29.8.11

a prenda (2004)


estávamos sentados em frente à televisão. era de noite, acho eu, ou então já era muito muito tarde, depois da hora de jantar. em cima da mesa da sala, um monte de flores espalhadas, dentro de plásticos rasgados e de cartas de amor esquecidas. não, não eram minhas, eram do anterior inquilino da residência. era de noite, muito muito noite, e tu de pijama a olhares para os meus dedos dos pés. puxaste-me pela mão e chupaste-me um dedo. eu sabia o significado desse gesto, sim, eu sabia. mas ainda assim, fiquei quieto a olhar para a televisão.

no outro momento, era de manhã e havia bolachas caídas pelo chão da casa de banho, misturadas com pó de arroz e pés descalços. eu olhava a minha barba a crescer no espelho e tu, sentada na sanita, estalavas os dedos como se arrancasses a cabeça a uma galinha. chamaste-me ao teu lado e puxaste-me pelos boxers. seguraste-me o pénis com as tuas mãos e chupaste-o de um só fôlego. engoli em seco, como se engole no deserto. e procurei a minha lámina de barbear no armário, mesmo por cima da sanita. são horas de irmos comprar o pão, não são?

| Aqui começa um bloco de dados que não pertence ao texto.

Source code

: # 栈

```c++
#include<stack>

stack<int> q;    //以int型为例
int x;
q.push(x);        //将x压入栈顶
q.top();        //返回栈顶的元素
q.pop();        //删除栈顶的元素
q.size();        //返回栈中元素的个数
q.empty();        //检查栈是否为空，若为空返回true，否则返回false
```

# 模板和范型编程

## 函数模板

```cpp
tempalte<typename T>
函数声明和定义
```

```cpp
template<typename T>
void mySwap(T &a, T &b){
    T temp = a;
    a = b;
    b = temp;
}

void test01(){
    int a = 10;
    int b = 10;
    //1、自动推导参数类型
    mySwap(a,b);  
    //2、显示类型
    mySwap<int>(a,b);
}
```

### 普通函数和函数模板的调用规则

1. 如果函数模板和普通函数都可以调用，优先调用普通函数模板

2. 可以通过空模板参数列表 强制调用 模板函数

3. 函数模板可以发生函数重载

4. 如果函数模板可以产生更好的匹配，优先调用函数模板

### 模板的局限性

e depois talvez não fosse nada disso, ou talvez o pequeno almoço em cima da mesa da cozinha e a televisão ligada na sic notícias a dar as mesmas notícias da noite passada. e depois havia pão e vinho sobre a mesa, os pijamas arrumados a um canto, prontos a serem lavados. e depois havia também um vizinho que nunca aparecia mas que nós sabíamos que vivia lá em casa. e depois, ao passar os olhos pelo frigorífico um pedaço de marmelada esquecido, talvez fosse de outra pessoa. sou uma menina pequenina.